Lee et al. (2001) reported 3 patients with unilateral hyperplasia of the facial muscles with no evidence of hyperplasia of bone or other organ systems. They also identified and reviewed 6 similar cases reported by Staffenberg et al. (1998). All 9 cases had dimpling of the skin of the face secondary to hyperplastic muscle in close proximity to the dermis, pulling the skin away from the surface and resulting in dimpling. In addition, deformations of facial structures secondary to hyperplastic facial muscles, including malar flattening, auricular displacement, nasal deviation, chin deviation, narrowed palpebral fissure, and small nasal vestibule on the affected side were commonly seen. Facial nerve paralysis was also observed. Lee et al. (2001) suggested that these cases represent a distinct entity and proposed that the syndrome be called hemifacial myohyperplasia.

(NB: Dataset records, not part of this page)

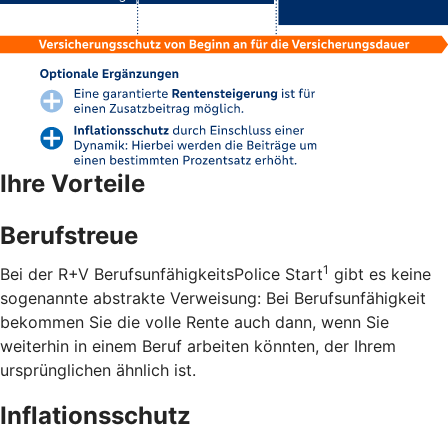
Ihre Vorteile
Berufstreue
1
Bei der R+V BerufsunfähigkeitsPolice Start
gibt es keine
sogenannte abstrakte Verweisung: Bei Berufsunfähigkeit
bekommen Sie die volle Rente auch dann, wenn Sie
weiterhin in einem Beruf arbeiten könnten, der Ihrem
ursprünglichen ähnlich ist.
Inflationsschutz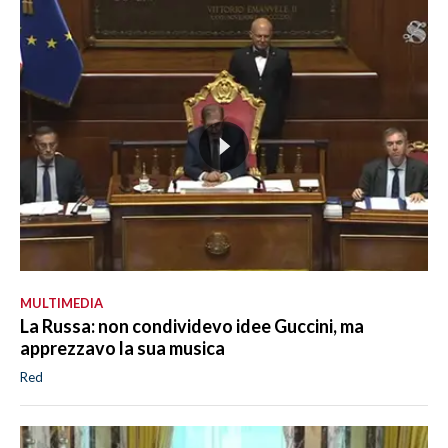
MULTIMEDIA
La Russa: non condividevo idee Guccini, ma
apprezzavo la sua musica
Red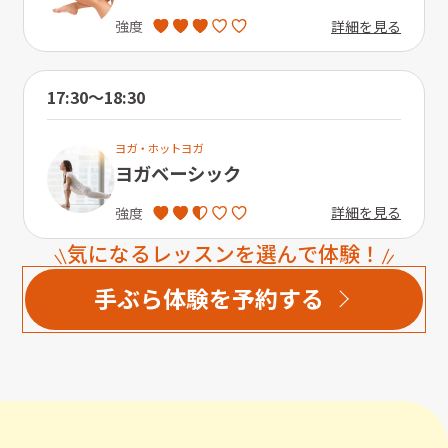
詳細を見る
強度
17:30〜18:30
ヨガ・ホットヨガ
ヨガベーシック
詳細を見る
強度
気になるレッスンを選んで体験！
手ぶら体験を予約する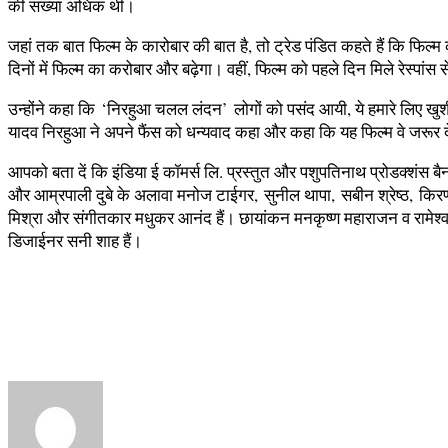
की संख्‍या अधिक थी।
जहां तक बात फिल्‍म के कारोबार की बात है, तो ट्रेड पंडित कहते हैं कि फि
दिनों में फिल्‍म का करोबार और बढ़ेगा। वहीं, फिल्‍म को पहले दिन मिले रेस्‍पा
उन्‍होंने कहा कि ‘निरहुआ चलल लंदन’ लोगों को पसंद आयी, ये हमारे लिए खुशी 
यादव निरहुआ ने अपने फैंस को धन्‍यवाद कहा और कहा कि यह फिल्‍म वे जरूर 
आपको बता दें कि इंडिया ई कॉमर्स लि. प्रस्तुत और पशुपतिनाथ प्रोडक्शंस ब
और आम्रपाली दुबे के अलावा मनोज टाईगर, सुनील थापा, सबीन श्रेष्ठ, किरण य
मिश्रा और संगीतकार मधुकर आनंद हैं। छायांकन मनकृष्ण महाराजन व रामेश्वर 
डिजाईनर सनी शाह हैं।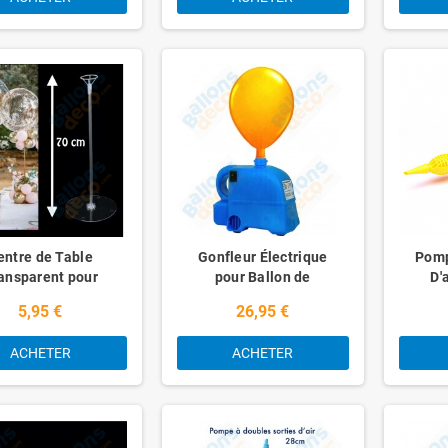
entre de Table
Gonfleur Électrique
Pomp
ansparent pour
pour Ballon de
D'
Ballon
Baudruche et Mylar
5,95 €
26,95 €
ACHETER
ACHETER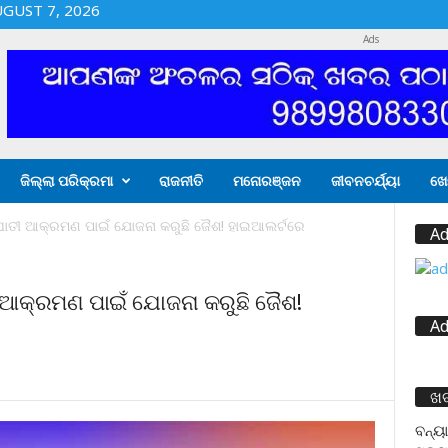
UGUST 7, 2026
Ads
ଜିଲ୍ଲା ପରିକ୍ରମା
ରାଜନୀତି
ମନୋରଞ୍ଜନ
ଜୀବନଚର୍ଯ୍ୟା
ଖେ
ୀ ଆକ୍ରମଣ ପାଇଁ ଯୋଜନା କରୁଛି ଜୈଶ! ହାଇଆଲର୍ଟରେ
Ad
କ୍ରମଣ ପାଇଁ ଯୋଜନା କରୁଛି ଜୈଶ!
Ad
ଖ
ବନ୍ୟା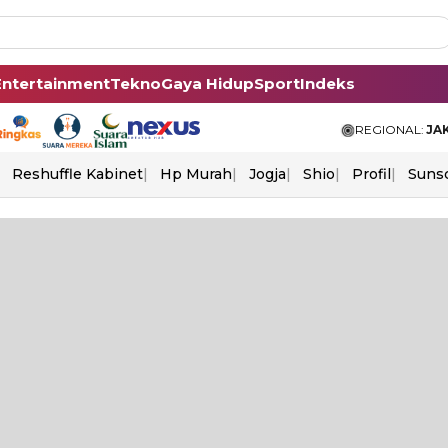
Entertainment
Tekno
Gaya Hidup
Sport
Indeks
REGIONAL:
JA
Reshuffle Kabinet
Hp Murah
Jogja
Shio
Profil
Suns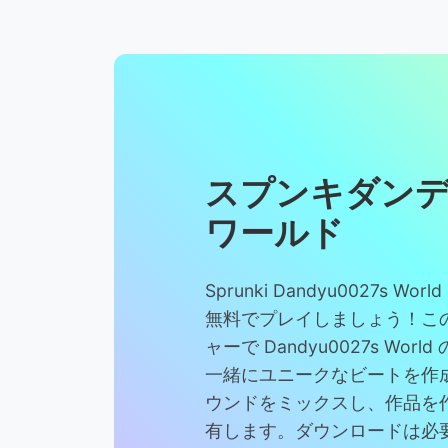
スプンキダン
ワールド
Sprunki Dandyu0027s W
無料でプレイしましょう！こ
ャーで Dandyu0027s Wor
一緒にユニークなビートを作
ウンドをミックスし、作品を
有します。ダウンロードは必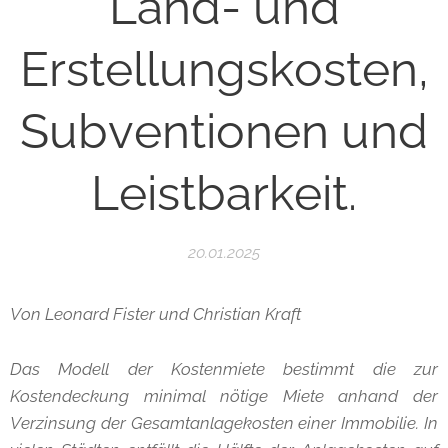
Land- und
Erstellungskosten,
Subventionen und
Leistbarkeit.
20.01.2025
Von Leonard Fister und Christian Kraft
Das Modell der Kostenmiete bestimmt die zur
Kostendeckung minimal nötige Miete anhand der
Verzinsung der Gesamtanlagekosten einer Immobilie. In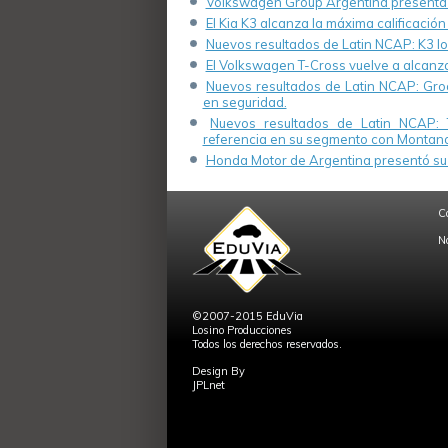
Volkswagen Group Argentina presenta s
El Kia K3 alcanza la máxima calificación
Nuevos resultados de Latin NCAP: K3 log
El Volkswagen T-Cross vuelve a alcanza
Nuevos resultados de Latin NCAP: Groo
en seguridad.
Nuevos resultados de Latin NCAP: 
referencia en su segmento con Montana
Honda Motor de Argentina presentó su 
C
N
©2007-2015 EduVia
Losino Producciones
Todos los derechos reservados.
Design By
JPLnet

Pereira-Perdomo et al. (2010) reported a Colombian girl, born of unrelated parents, with hemifacial myohyperplasia. She had marked left facial asymmetry with enophthalmos, orbital dystopia, periocular asymmetry, and narrowness of the left palpebral fissure. Other features included upward deviation of the left ala of the nose, dimpling of the skin on the left side of the chin, and downward auricular displacement. Although she had facial paresis of the affected side, facial nerve conduction studies were normal. MRI and CT scan of the face showed increased thickness of the depressor anguli oris, depressor labii inferioris, orbicularis oris, zygomaticus major, buccinator, zygomaticus minor, levator labii superioris alaeque nasi, and nasalis muscles on the left side of her face. Skeletal findings included mild ipsilateral maxillary and sphenoid hypoplasia with reduced size of the bony orbit, middle skull base, and maxillary sinus.

Pathogenesis

In a review of the possible etiology of HMH, Pereira-Perdomo et al. (2010) suggested that it is a primary disorder of somitomeric myoblasts occurring around the fourth gestational week, when these muscle progenitor cells are located at the cranial somitomeres or branchial arches. There is likely an imbalance between differentiation and proliferation of the myoblasts due to abnormal signaling patterns, resulting in muscle hyperplasia in a select area. This region selectivity likely reflects somatic mosaicism. Bony and nerve abnormalities, when present, are likely secondary to abnormal muscle tone and function.